Environment:Spotify Luigi Hadoop HDFS Cluster
| Knowledge Sources | |
|---|---|
| Domains | Infrastructure, Big_Data, Distributed_Computing |
| Last Updated | 2026-02-10 07:00 GMT |
Overview
Hadoop cluster environment with HDFS access and MapReduce Streaming support for Luigi pipeline execution.
Description
This environment provides the Hadoop ecosystem dependencies required to run Luigi's Hadoop MapReduce and HDFS contrib modules. It requires a configured Hadoop CLI (the `hadoop` command), access to an HDFS cluster, and optionally the Hadoop Streaming JAR for running MapReduce jobs. Luigi supports both CDH4 (Hadoop 2+) and CDH3/Apache1 variants, with CDH4 as the default. The environment also supports WebHDFS as an alternative to the CLI client.
Usage
Use this environment for any pipeline that reads from or writes to HDFS, or that executes Hadoop MapReduce Streaming jobs. It is required for the Hadoop_MapReduce_Pipeline workflow and any task using `HdfsTarget`, `JobTask`, or `HadoopJarJobTask`.
System Requirements
| Category | Requirement | Notes |
|---|---|---|
| OS | Linux | Hadoop CLI requires Linux; macOS possible for development |
| Hadoop | Hadoop 2.x+ (CDH4 default) | CDH3, Apache1 also supported via config |
| Java | JRE/JDK required by Hadoop | Version depends on Hadoop distribution |
| Network | Access to HDFS NameNode | Default port varies by distribution |
| Disk | Varies | Depends on data volume |
Dependencies
System Packages
- `hadoop` CLI binary (must be on PATH or configured via `[hadoop] command`)

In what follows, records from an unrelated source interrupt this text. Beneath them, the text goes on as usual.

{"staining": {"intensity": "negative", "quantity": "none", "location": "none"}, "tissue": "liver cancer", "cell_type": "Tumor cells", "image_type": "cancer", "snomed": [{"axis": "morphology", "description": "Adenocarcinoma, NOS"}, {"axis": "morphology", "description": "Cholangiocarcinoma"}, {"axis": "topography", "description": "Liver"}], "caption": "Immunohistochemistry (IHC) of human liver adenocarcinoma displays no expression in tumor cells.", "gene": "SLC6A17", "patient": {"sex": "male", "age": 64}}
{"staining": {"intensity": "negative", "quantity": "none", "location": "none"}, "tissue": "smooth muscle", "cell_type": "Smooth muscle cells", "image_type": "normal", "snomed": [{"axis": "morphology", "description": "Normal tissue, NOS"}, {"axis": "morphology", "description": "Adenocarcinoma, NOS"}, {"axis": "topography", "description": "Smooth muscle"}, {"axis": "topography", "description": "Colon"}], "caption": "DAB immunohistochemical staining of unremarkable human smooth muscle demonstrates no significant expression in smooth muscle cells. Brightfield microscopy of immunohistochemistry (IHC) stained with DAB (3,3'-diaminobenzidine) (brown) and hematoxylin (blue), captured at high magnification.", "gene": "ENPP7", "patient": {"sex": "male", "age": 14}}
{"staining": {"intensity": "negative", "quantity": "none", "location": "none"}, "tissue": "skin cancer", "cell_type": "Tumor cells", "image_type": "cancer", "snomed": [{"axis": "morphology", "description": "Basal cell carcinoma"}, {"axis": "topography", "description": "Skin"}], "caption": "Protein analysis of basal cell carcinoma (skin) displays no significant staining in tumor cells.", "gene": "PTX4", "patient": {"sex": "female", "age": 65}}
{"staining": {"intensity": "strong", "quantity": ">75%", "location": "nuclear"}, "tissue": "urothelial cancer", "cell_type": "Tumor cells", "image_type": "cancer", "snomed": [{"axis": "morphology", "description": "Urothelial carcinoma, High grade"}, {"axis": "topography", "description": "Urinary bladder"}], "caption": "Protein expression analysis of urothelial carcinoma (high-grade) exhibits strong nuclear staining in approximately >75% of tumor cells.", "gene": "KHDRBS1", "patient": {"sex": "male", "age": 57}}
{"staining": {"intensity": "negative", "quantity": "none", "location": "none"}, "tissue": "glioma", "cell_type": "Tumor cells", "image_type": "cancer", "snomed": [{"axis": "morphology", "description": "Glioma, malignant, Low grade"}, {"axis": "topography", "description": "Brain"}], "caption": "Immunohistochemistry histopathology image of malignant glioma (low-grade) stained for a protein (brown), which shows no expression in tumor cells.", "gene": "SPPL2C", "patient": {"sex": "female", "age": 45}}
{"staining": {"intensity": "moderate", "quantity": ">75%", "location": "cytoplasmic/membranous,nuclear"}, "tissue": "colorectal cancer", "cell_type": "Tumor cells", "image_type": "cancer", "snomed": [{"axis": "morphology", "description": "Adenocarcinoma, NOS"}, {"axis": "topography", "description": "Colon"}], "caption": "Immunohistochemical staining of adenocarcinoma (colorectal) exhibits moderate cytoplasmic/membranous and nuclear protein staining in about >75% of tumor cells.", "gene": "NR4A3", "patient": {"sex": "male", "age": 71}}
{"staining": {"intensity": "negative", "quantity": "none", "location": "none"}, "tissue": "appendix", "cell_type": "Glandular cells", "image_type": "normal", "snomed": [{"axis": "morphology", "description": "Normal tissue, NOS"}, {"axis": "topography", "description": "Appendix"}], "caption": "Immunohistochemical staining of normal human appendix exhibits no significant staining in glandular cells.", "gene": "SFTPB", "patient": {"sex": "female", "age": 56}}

- `yarn` CLI (for YARN application management)
- `mapred` CLI (for MapReduce job management)
- Hadoop Streaming JAR (path configured via `[hadoop] streaming-jar`)
Python Packages
- `hdfs` >= 2.0.4, < 3.0.0 (optional, for WebHDFS client)
- `luigi` (core)
Credentials
The following configuration must be set in `luigi.cfg` or equivalent:
- `[hadoop] command`: Path to hadoop binary (default: `hadoop`)
- `[hadoop] version`: Hadoop version variant (default: `cdh4`, options: `cdh3`, `apache1`)
- `[hadoop] streaming-jar`: Path to Hadoop Streaming JAR file
- `[hadoop] python-executable`: Python binary on Hadoop nodes (default: `python`)
- `[hadoop] scheduler`: YARN scheduler type (default: `fair`)
Environment variables:
- `TMPDIR`: Used for temporary files during MapReduce job execution
- `HADOOP_CONF_DIR`: Hadoop configuration directory (optional)
- `HADOOP_USER_NAME`: User identity for HDFS operations (optional)
Quick Install
# Install Luigi with Hadoop/HDFS support
pip install luigi[cdh]
# Or for HDP distributions
pip install luigi[hdp]
Code Evidence
Hadoop CLI configuration from `luigi/contrib/hdfs/config.py:43-66`:
class hadoopcli(luigi.Config):
command = luigi.Parameter(default="hadoop",
config_path=dict(section="hadoop", name="command"),
description='The hadoop command, will run split() on it, '
'so you can pass something like "hadoop --param"')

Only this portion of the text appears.